Dataset excerpt:
==================================================
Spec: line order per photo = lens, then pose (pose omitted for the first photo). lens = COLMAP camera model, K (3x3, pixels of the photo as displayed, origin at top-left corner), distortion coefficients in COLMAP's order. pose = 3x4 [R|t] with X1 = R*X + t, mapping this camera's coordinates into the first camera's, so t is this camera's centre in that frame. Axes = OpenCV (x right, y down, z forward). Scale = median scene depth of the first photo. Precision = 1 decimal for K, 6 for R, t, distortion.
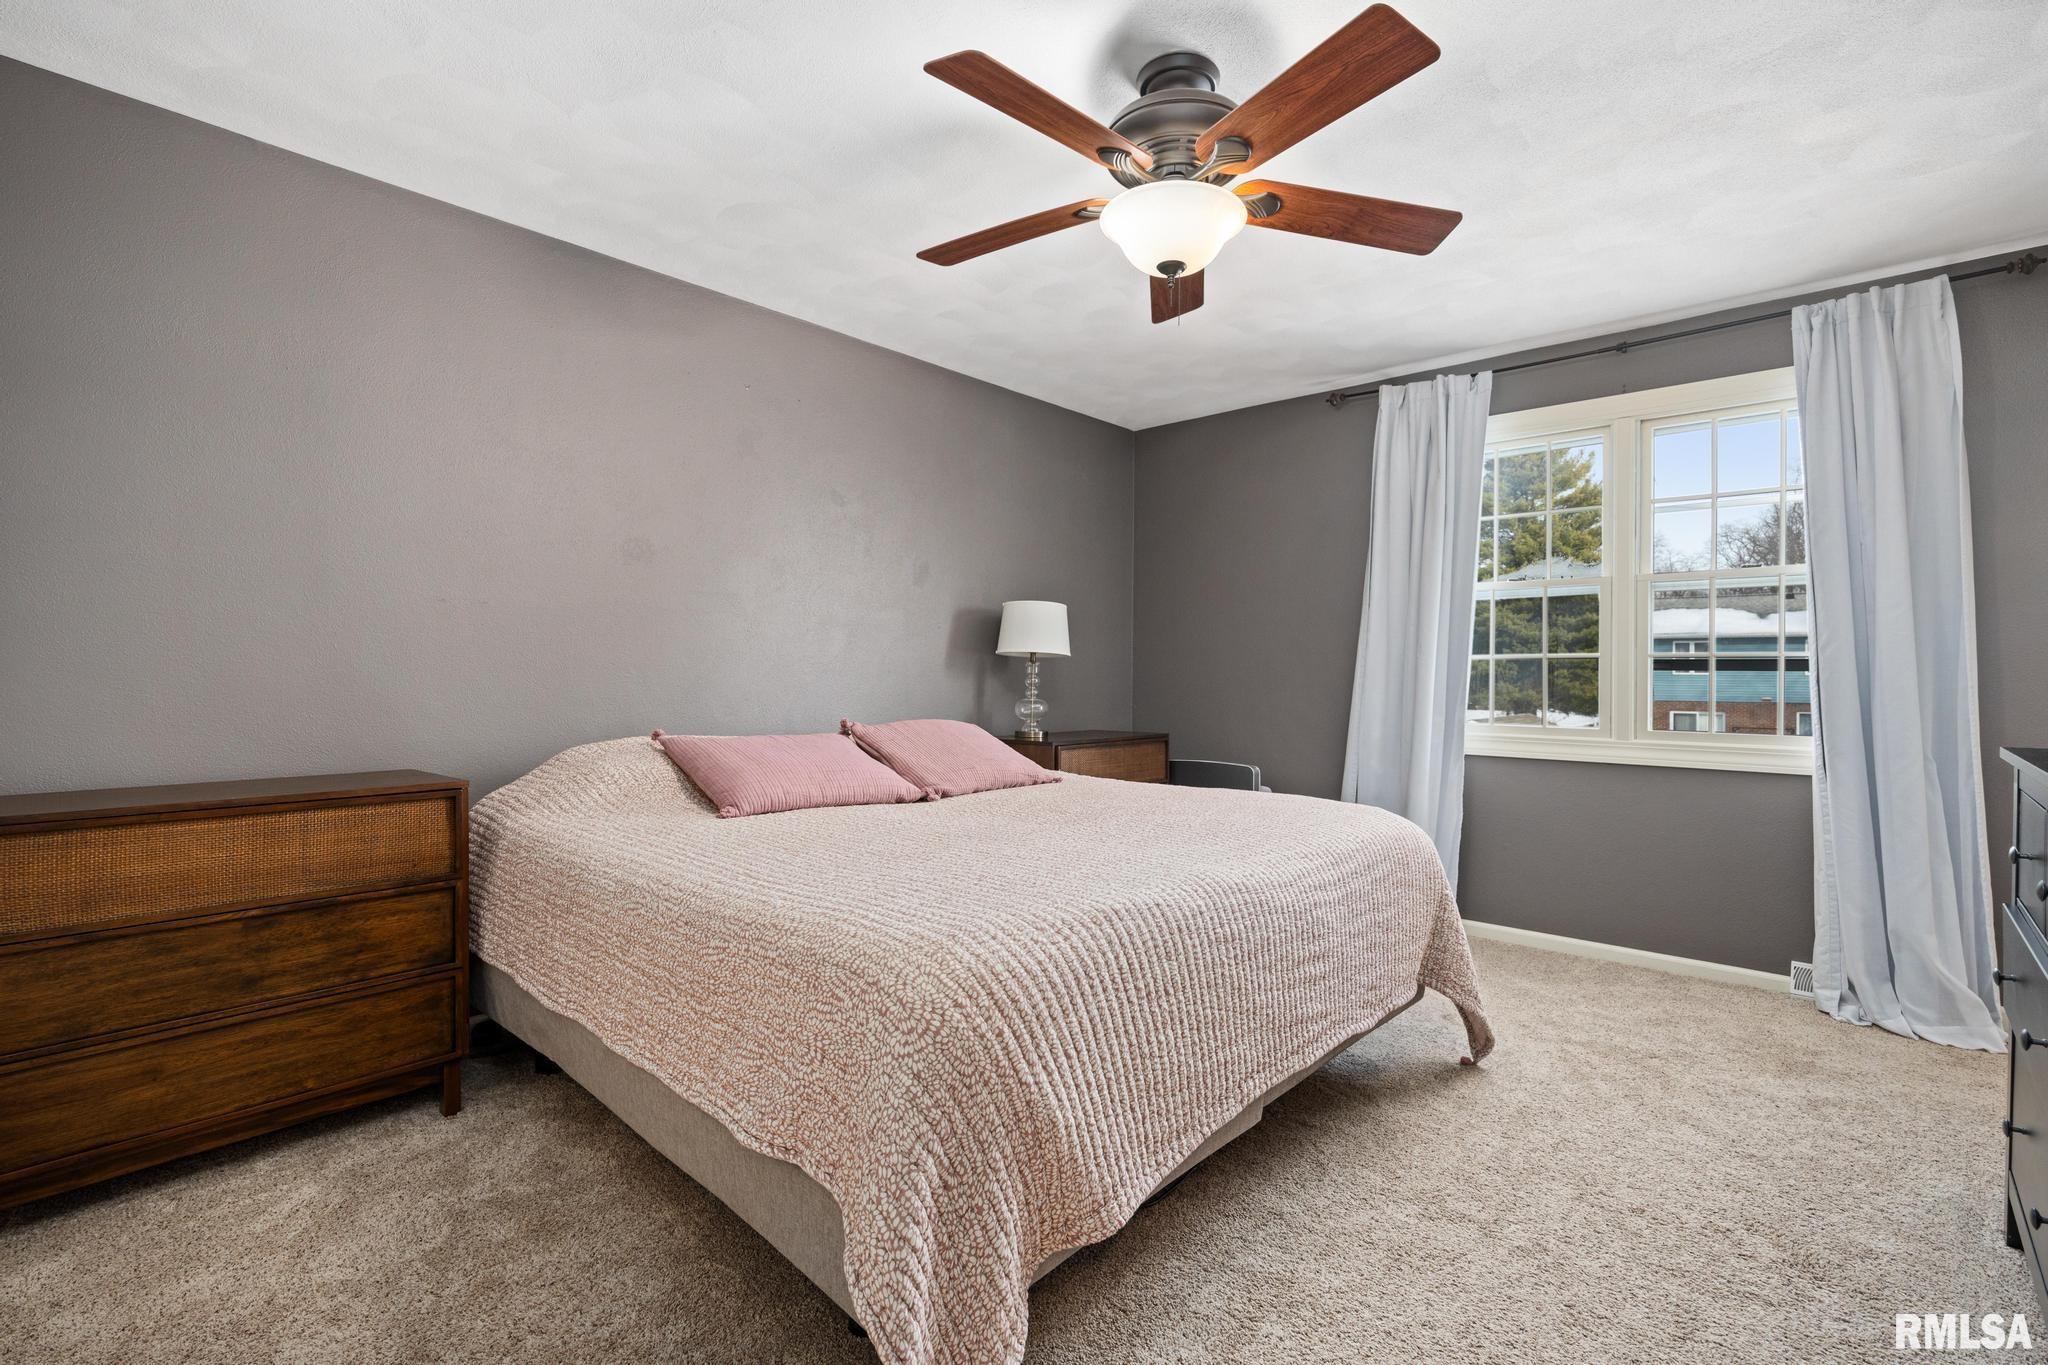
lens RADIAL K [[932.0, 0, 1024.0], [0, 932.0, 682.5], [0, 0, 1]] dist [0.000965, 0.000297]
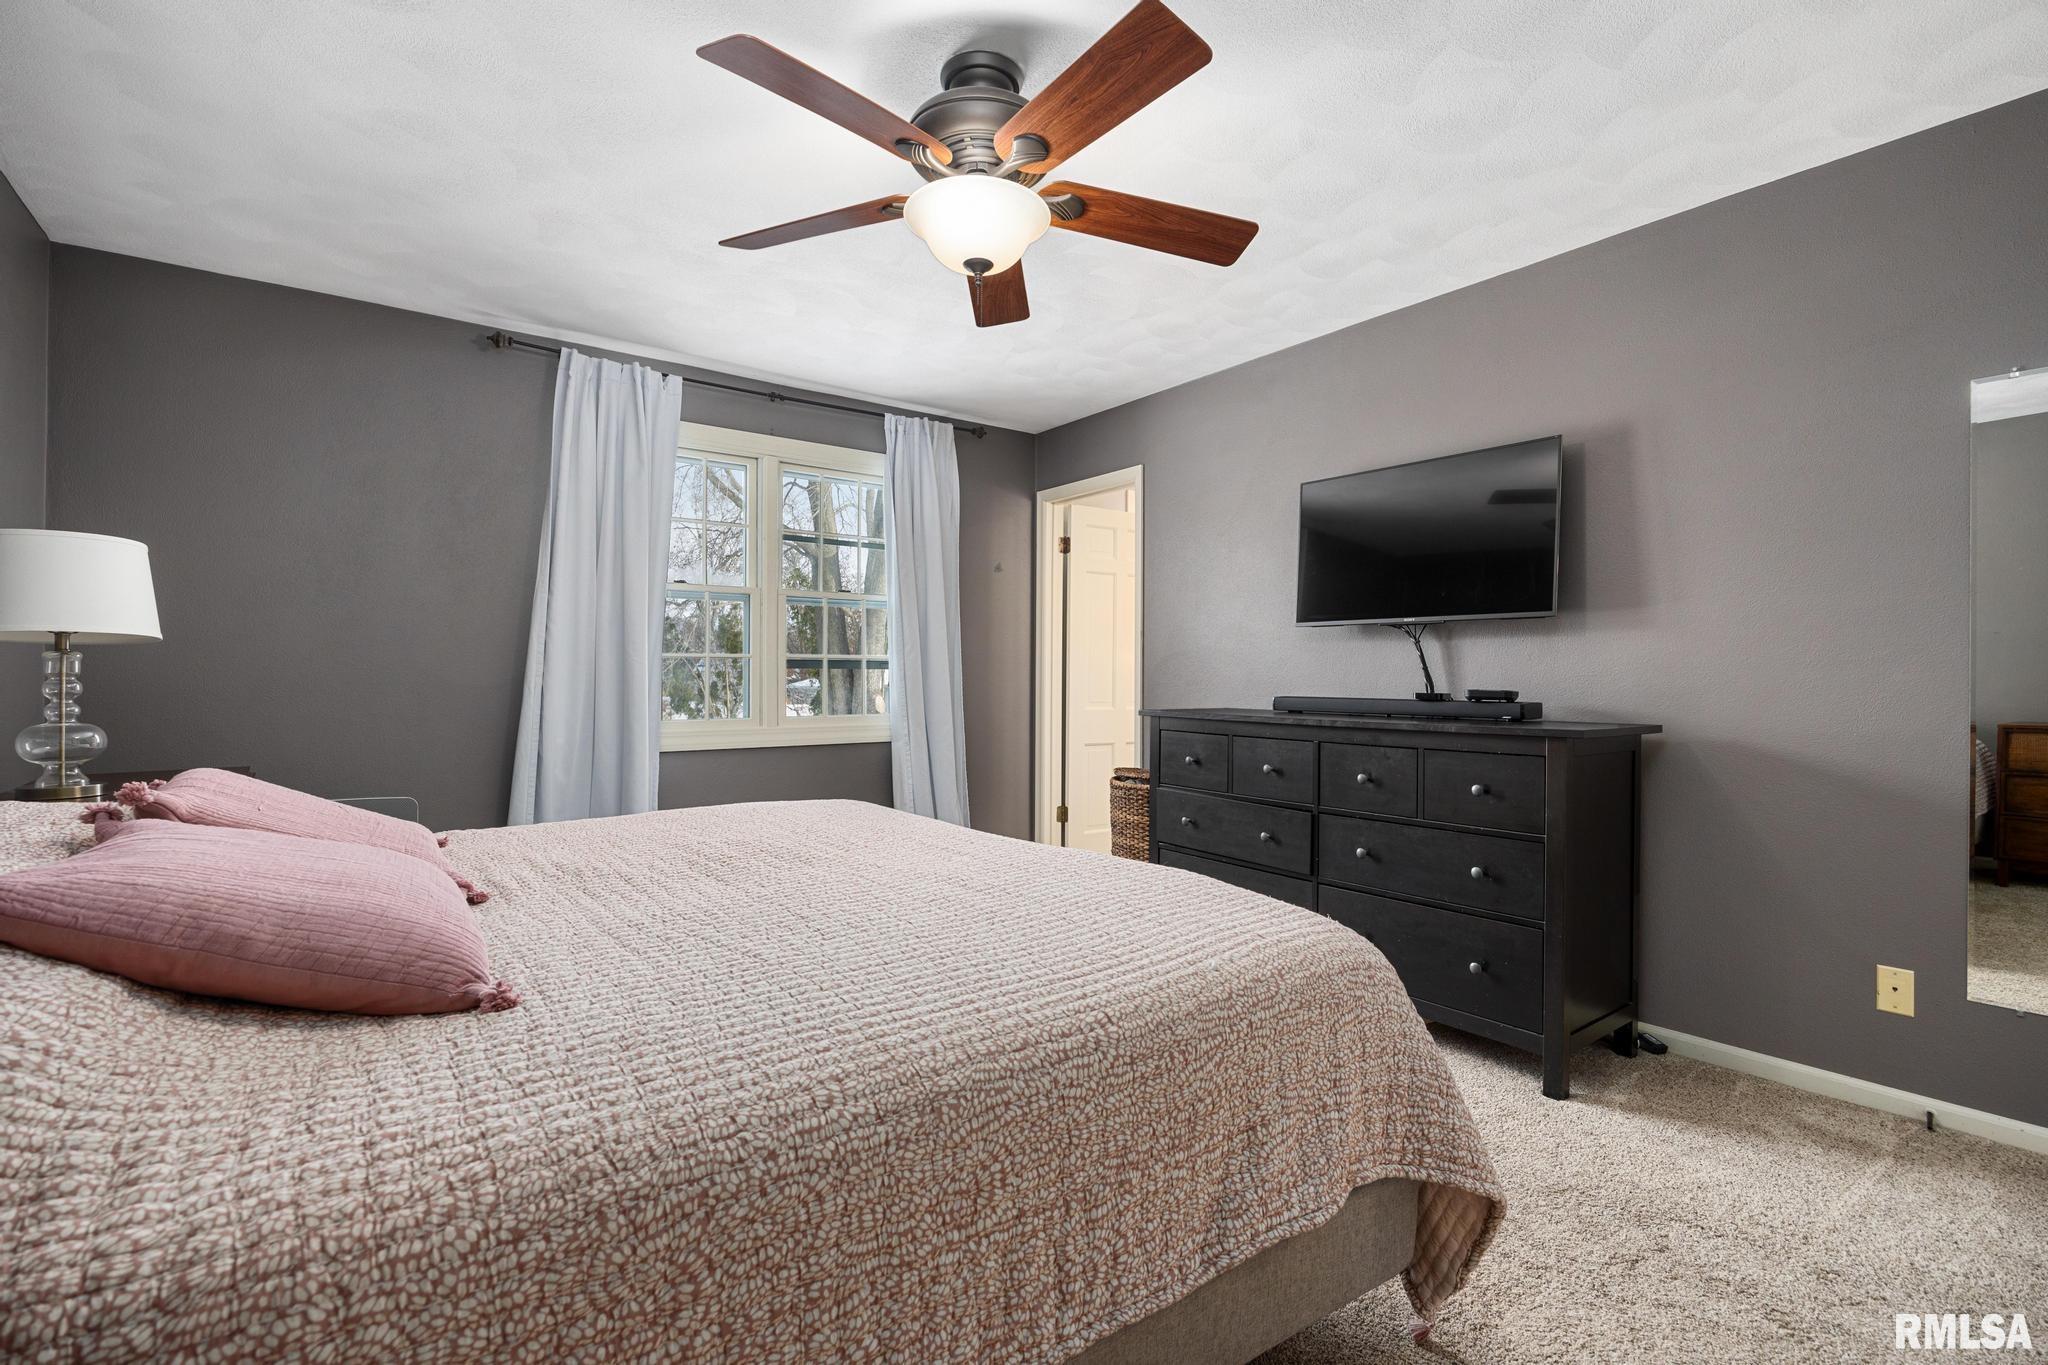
lens RADIAL K [[932.0, 0, 1024.0], [0, 932.0, 682.5], [0, 0, 1]] dist [0.000965, 0.000297]
pose [[0.199384, -0.013396, 0.979830, -0.446484], [0.011543, 0.999869, 0.011321, -0.004846], [-0.979853, 0.009053, 0.199513, 0.437178]]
==================================================
Task details: Each line of the data should be printed again exactly. Please leave pictures out.

Task answer:
Spec: line order per photo = lens, then pose (pose omitted for the first photo). lens = COLMAP camera model, K (3x3, pixels of the photo as displayed, origin at top-left corner), distortion coefficients in COLMAP's order. pose = 3x4 [R|t] with X1 = R*X + t, mapping this camera's coordinates into the first camera's, so t is this camera's centre in that frame. Axes = OpenCV (x right, y down, z forward). Scale = median scene depth of the first photo. Precision = 1 decimal for K, 6 for R, t, distortion.
lens RADIAL K [[932.0, 0, 1024.0], [0, 932.0, 682.5], [0, 0, 1]] dist [0.000965, 0.000297]
lens RADIAL K [[932.0, 0, 1024.0], [0, 932.0, 682.5], [0, 0, 1]] dist [0.000965, 0.000297]
pose [[0.199384, -0.013396, 0.979830, -0.446484], [0.011543, 0.999869, 0.011321, -0.004846], [-0.979853, 0.009053, 0.199513, 0.437178]]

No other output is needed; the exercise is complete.